Mezzo-soprano Demaree Brown and baritone Daniel Tuutau — doctoral students at the U.'s School of Music — will ride in a carriage, singing arias from Georges Bizet's opera "Carmen." "The biggest problem we had was finding a way to have them sing and have accompaniment," Bybee said.

The restored 19th-century carriage (from Horman's antique carriage collection) has been outfitted with a 21st-century, state-of-the-art sound system to do just that.

"The singers will actually sing, using microphones," Bybee said. "No lip-syncing. So keep your fingers crossed that it works. We've never done anything like this before."
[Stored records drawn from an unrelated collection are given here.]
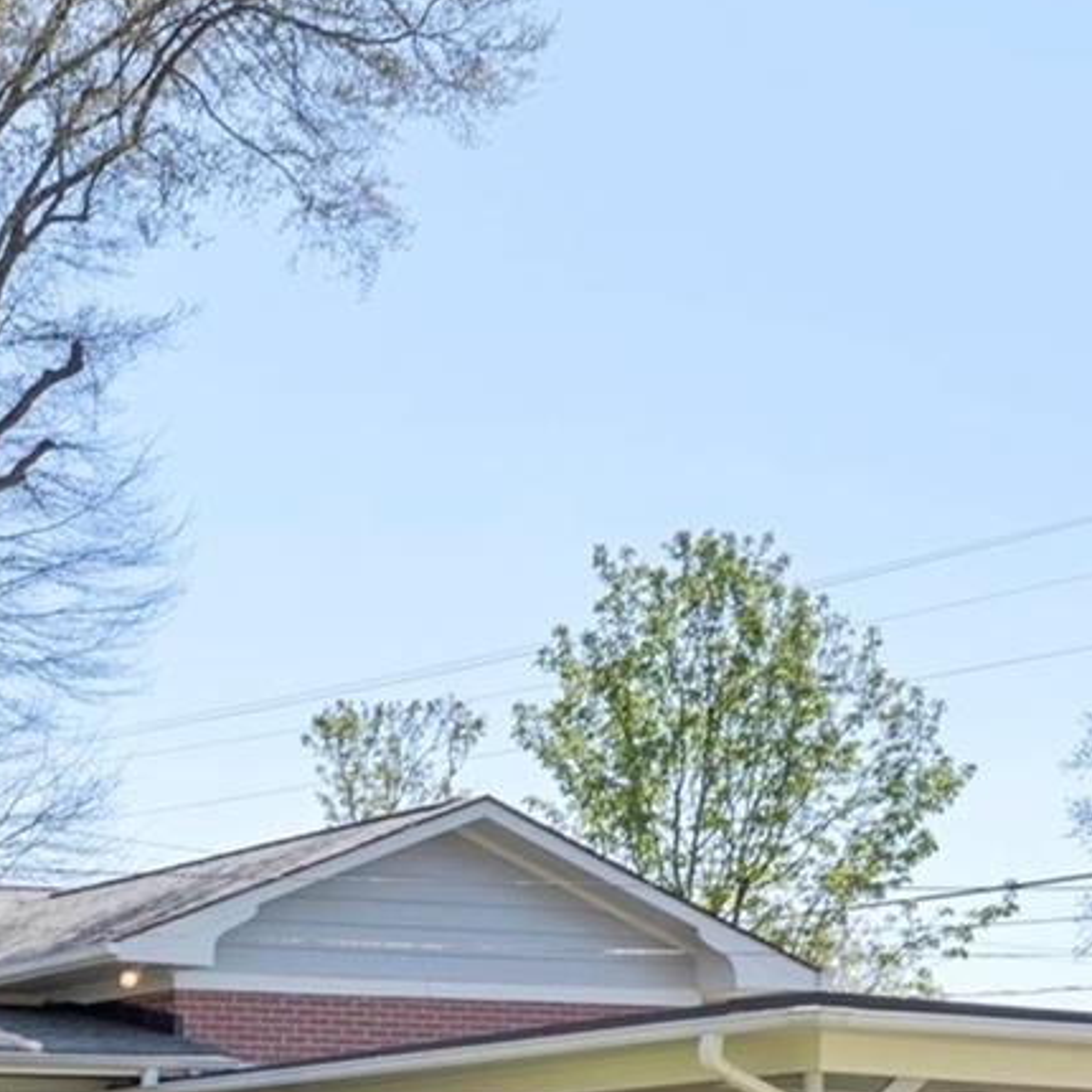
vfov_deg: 19.7
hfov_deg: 18.5
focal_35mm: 83
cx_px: -554
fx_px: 2963
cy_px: 1294
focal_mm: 20.5
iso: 100
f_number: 13
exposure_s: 1/250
Not in the Days of '47 Parade, at least. But Bybee, herself a mezzo-soprano who sang in more than 450 performances at New York's Metropolitan Opera, is parade-trained.

"I have to tell you, I sang in the Macy's Thanksgiving Day Parade one year," she said. "The Met had a float sponsored by Ocean Spray, and another girl and I sang 'Hansel and Gretel' all the way down Central Park West. It was a lot of fun. "

Days of '47 Parade

» The route begins at South Temple and State Street, runs east to 200 East, turns south to 900 South, then turns east to Liberty Park at 600 East.

» Paradegoers are allowed to camp out on the parade route Monday evening, beginning at 6 p.m.

» The parade will be televised live on KSL-Channel 5 on Tuesday at 9 a.m.